Never Underestimate the Power of Denial
It's 10 o'clock. Do you know where your children are?
A growing number of Americans cannot answer that question. Whether it is 10 o'clock at night or 10 o'clock in the morning, so many parents are at loss when comes to knowledge of their children's activities. Overworked and overstressed, parents have become more engrossed in their own lives than in the lives of those over whom they have responsibility. And as long as the police aren't paying them housecalls, these parents mistakenly assume that their children will sort of "raise themselves." The consequences of this "out of sight-out of mind" parenting have been devastating. And the anecdotal evidence of this devastation is just now surfacing.
In a February Talk magazine article entitled "The Sex Lives of your Children," Lucinda Franks speaks to children as young as 13, who detail the lurid acts of sexual activity in which they engage, all unbeknownst to their parents. Would you believe that some grammar school kids are not only aware of the colloquial terminology related to sexual intercourse, but that they are so adept that they even orally copulate one another?
A recent episode of PBS's award-winning investigative series Frontline exposed a rash of extreme behavior amongst teenagers in Rockdale County, Georgia, an upper middle-class suburb outside of Atlanta. Healthcare workers were alarmed when they found an outbreak of Syphilis in the county's teen population. Investigation traced this outbreak to behavior that included outright orgiastic gatherings of drinking, drug abuse and sexual encounters with multiple partners.
And of course, the most shocking consequences to date, have been the school shootings throughout the United States, in which troubled young men have emptied their rage and discontent onto innocent classmates.
So why should Muslims care beyond having the expected concern for the state of humanity? Because some of these troubled teens belong to the ranks of the Muslims and some Muslim youth are being influenced daily by such behavior.
Muslims often walk the streets of America with a "holier than thou" attitude that places deviant behavior exclusively in the realm of the non-Muslim. But truth be told, the very same pressures that lead 13 year-olds to drink beer and "hook-up" for casual sex, weigh just as heavily on Muslim children.
There are approximately 6 million Muslims in the United States and only some 60-70 Muslim schools. Simple arithmetic suggests that tens of thousands of Muslim youths are exposed to the mainstream cultural undertow typically associated with public school education. And of course Muslims should not forget that enrollment in an Islamic school is no guarantee of shelter from negative societal influence.
The message here is that parenting is done in the home -- not at school, not at the mosque.

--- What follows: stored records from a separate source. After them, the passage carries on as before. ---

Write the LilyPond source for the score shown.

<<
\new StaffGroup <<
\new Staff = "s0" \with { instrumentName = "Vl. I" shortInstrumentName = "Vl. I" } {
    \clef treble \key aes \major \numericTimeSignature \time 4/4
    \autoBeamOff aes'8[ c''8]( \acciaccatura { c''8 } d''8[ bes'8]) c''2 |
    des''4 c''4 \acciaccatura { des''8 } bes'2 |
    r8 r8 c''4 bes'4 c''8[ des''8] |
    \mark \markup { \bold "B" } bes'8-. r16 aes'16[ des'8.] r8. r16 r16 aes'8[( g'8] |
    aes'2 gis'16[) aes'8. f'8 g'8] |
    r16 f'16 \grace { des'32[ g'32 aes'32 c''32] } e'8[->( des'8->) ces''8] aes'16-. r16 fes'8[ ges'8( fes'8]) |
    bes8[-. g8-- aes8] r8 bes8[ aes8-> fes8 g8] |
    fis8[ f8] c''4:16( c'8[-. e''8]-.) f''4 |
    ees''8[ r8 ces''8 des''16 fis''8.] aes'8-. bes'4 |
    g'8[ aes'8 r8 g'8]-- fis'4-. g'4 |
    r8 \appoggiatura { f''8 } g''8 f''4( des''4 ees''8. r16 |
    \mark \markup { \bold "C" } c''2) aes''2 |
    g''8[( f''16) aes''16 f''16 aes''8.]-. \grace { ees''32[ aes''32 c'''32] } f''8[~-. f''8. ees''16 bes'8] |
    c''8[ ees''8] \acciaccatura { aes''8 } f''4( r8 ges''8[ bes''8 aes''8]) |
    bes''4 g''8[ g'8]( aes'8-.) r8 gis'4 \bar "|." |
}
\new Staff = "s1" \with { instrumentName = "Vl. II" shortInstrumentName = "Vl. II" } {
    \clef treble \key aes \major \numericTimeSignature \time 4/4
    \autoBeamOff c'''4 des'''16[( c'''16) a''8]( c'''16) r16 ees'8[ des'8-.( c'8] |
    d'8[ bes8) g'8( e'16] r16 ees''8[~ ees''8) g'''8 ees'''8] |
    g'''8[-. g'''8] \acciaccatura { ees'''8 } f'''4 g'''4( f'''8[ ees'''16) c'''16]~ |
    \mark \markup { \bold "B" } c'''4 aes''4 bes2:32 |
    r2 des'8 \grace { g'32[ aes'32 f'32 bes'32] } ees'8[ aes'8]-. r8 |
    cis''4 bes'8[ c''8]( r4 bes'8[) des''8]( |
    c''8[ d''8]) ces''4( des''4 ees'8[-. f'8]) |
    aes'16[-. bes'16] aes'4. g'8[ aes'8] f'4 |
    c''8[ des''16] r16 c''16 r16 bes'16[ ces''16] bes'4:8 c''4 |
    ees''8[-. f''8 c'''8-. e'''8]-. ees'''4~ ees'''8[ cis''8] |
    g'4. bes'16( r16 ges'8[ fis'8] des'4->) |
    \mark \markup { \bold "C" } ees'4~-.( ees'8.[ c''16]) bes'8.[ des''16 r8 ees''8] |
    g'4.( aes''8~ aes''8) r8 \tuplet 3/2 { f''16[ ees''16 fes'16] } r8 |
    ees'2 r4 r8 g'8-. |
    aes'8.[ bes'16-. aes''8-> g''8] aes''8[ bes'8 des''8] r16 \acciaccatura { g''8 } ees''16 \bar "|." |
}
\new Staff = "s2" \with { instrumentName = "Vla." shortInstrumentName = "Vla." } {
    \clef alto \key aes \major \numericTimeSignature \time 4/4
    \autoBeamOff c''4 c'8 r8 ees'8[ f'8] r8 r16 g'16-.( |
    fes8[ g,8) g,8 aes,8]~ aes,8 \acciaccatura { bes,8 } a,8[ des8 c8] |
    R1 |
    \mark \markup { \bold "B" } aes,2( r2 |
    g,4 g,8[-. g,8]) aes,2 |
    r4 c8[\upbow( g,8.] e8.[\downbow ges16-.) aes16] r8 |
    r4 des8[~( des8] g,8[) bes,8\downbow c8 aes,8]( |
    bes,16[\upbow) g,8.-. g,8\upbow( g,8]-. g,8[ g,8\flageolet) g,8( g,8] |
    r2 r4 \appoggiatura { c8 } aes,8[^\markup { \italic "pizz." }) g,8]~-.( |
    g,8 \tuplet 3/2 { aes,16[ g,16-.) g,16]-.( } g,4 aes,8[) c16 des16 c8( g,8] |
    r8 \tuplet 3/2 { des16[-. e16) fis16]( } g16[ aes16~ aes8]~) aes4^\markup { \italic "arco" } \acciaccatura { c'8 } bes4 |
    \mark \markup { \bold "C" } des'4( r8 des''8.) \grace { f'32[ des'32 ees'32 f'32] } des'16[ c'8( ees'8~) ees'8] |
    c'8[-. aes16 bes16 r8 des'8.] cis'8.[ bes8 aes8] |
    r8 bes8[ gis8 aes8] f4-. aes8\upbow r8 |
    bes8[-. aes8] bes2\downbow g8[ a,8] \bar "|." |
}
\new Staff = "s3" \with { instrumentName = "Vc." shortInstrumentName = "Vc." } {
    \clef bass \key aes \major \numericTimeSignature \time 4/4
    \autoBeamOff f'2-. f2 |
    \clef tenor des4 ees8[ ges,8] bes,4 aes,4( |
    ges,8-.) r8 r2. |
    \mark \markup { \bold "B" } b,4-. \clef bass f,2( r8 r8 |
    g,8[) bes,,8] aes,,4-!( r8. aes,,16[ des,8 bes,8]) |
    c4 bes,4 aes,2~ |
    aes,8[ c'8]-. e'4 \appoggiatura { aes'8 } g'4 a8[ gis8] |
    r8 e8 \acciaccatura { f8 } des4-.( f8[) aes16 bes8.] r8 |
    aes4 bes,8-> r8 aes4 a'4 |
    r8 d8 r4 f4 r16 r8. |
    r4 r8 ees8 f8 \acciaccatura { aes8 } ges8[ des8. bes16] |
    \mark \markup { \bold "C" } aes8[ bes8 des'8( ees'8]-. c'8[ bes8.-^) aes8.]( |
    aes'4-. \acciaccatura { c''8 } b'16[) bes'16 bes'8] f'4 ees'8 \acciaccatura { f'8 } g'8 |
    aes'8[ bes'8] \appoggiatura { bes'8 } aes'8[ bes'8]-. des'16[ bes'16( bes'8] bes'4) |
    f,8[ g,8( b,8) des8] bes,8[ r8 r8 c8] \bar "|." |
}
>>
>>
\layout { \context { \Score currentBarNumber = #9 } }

And if parents are not vigilant about all the subtle influences creeping into and exerting pressure upon their children's lives, they will soon find themselves fighting battles they once reserved for non-Muslim families whose kids watch too much television.
For all the skeptics, I will close with an example from my life. I once knew a Muslim girl whose father was a devout. She once bragged that he was the type of person who would pray in the middle of a Safeway supermarket if necessary. Yet, despite all of his religious observances, this girl was one of the most promiscuous people I ever knew.
It happens to the best of us.
Never underestimate the power of denial.